▸ Your assignment: Give back the lines of the records exactly, starting at the first and ending at the one with "camera: 10 degrees left, 5 degrees down".

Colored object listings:
--- START ---
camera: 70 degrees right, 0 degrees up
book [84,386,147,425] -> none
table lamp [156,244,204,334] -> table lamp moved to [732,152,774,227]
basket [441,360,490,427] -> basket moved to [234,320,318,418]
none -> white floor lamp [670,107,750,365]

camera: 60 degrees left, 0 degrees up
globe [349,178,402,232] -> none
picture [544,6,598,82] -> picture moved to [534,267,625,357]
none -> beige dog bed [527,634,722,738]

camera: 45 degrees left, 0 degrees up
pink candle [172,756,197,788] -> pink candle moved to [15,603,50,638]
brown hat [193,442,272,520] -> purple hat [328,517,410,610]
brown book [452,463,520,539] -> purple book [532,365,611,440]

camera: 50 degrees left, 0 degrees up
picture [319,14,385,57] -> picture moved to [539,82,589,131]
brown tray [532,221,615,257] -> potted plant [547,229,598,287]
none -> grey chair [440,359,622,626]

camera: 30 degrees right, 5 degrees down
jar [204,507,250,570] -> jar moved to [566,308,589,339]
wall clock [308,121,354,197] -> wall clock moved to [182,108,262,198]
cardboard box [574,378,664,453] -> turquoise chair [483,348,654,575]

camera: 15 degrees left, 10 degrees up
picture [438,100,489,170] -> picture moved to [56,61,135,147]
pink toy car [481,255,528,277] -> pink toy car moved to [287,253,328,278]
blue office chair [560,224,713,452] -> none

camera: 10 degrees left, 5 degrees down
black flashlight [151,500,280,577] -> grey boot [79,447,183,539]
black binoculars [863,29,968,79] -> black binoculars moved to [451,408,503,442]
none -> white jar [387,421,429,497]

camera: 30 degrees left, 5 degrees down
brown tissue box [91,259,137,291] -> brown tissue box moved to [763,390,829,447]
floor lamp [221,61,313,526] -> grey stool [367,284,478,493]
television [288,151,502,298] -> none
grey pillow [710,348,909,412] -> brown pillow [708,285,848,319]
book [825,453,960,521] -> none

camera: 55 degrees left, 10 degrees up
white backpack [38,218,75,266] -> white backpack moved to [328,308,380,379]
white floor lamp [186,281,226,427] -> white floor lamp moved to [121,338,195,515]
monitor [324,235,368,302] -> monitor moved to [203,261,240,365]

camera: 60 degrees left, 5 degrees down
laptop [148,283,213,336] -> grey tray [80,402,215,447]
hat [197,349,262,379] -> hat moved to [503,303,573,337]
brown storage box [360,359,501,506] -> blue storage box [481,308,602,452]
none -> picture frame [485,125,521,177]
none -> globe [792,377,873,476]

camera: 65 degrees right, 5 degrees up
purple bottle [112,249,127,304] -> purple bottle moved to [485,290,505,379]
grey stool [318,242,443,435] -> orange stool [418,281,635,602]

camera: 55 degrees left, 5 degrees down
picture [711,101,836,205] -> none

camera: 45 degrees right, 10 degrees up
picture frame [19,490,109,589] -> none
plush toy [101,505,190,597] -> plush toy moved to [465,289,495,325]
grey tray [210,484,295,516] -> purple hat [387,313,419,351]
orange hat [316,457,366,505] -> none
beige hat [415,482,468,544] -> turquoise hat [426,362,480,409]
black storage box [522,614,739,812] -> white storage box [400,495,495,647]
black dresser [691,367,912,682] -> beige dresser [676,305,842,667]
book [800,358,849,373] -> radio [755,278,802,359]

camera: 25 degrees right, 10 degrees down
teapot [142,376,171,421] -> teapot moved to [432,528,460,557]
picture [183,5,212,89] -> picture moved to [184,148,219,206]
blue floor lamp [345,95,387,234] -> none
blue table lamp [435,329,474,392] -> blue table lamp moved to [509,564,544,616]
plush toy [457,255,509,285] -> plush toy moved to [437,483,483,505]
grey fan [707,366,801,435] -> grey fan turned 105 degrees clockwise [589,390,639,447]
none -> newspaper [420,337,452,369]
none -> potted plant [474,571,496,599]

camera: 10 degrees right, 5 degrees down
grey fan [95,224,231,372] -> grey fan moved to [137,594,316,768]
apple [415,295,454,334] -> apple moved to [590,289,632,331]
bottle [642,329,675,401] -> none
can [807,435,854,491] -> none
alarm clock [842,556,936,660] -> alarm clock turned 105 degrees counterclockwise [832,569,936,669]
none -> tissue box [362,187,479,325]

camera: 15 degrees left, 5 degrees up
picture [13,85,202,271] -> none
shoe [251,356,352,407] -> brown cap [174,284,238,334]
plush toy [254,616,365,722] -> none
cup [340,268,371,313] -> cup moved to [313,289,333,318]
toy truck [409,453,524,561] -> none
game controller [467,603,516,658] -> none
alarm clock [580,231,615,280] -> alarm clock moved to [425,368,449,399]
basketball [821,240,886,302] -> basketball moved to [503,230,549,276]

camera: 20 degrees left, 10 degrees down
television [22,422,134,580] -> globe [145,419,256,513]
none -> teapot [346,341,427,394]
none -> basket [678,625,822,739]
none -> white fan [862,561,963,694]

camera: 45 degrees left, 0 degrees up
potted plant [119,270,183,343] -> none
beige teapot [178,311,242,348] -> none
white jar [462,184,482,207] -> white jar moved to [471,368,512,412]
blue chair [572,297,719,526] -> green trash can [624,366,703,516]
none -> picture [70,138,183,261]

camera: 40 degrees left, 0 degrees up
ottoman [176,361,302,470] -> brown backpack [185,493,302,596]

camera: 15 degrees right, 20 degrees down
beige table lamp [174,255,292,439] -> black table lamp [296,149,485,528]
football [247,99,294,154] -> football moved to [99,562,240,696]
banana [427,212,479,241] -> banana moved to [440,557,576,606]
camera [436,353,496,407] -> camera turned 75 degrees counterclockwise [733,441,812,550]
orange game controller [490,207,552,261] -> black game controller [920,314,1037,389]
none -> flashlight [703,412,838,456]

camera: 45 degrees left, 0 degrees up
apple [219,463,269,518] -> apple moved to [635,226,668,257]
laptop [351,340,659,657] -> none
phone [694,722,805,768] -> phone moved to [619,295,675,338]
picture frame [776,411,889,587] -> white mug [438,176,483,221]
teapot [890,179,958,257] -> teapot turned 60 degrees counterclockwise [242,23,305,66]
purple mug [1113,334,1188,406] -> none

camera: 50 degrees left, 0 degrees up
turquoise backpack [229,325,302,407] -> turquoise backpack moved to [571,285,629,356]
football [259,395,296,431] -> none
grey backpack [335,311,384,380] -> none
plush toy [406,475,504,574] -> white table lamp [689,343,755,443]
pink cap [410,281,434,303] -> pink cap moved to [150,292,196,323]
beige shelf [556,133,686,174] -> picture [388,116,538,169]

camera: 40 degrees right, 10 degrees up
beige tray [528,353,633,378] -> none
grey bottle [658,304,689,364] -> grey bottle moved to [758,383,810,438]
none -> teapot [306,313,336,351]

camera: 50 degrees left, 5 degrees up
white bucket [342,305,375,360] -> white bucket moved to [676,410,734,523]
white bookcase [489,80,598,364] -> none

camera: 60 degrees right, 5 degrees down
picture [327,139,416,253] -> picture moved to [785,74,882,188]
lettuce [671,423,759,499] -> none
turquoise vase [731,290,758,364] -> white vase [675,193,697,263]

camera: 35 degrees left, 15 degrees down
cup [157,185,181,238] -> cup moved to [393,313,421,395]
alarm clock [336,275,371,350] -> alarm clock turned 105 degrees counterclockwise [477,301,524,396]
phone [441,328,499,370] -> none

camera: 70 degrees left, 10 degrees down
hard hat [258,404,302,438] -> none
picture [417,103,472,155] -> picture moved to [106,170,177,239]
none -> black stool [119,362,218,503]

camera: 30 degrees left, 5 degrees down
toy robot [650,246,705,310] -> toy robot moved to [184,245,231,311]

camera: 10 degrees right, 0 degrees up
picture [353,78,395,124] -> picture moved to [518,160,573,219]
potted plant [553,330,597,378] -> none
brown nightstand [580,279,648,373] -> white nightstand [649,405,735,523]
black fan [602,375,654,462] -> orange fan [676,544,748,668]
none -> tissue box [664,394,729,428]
--- END ---
▸ Solution for this task:
camera: 70 degrees right, 0 degrees up
book [84,386,147,425] -> none
table lamp [156,244,204,334] -> table lamp moved to [732,152,774,227]
basket [441,360,490,427] -> basket moved to [234,320,318,418]
none -> white floor lamp [670,107,750,365]

camera: 60 degrees left, 0 degrees up
globe [349,178,402,232] -> none
picture [544,6,598,82] -> picture moved to [534,267,625,357]
none -> beige dog bed [527,634,722,738]

camera: 45 degrees left, 0 degrees up
pink candle [172,756,197,788] -> pink candle moved to [15,603,50,638]
brown hat [193,442,272,520] -> purple hat [328,517,410,610]
brown book [452,463,520,539] -> purple book [532,365,611,440]

camera: 50 degrees left, 0 degrees up
picture [319,14,385,57] -> picture moved to [539,82,589,131]
brown tray [532,221,615,257] -> potted plant [547,229,598,287]
none -> grey chair [440,359,622,626]

camera: 30 degrees right, 5 degrees down
jar [204,507,250,570] -> jar moved to [566,308,589,339]
wall clock [308,121,354,197] -> wall clock moved to [182,108,262,198]
cardboard box [574,378,664,453] -> turquoise chair [483,348,654,575]

camera: 15 degrees left, 10 degrees up
picture [438,100,489,170] -> picture moved to [56,61,135,147]
pink toy car [481,255,528,277] -> pink toy car moved to [287,253,328,278]
blue office chair [560,224,713,452] -> none

camera: 10 degrees left, 5 degrees down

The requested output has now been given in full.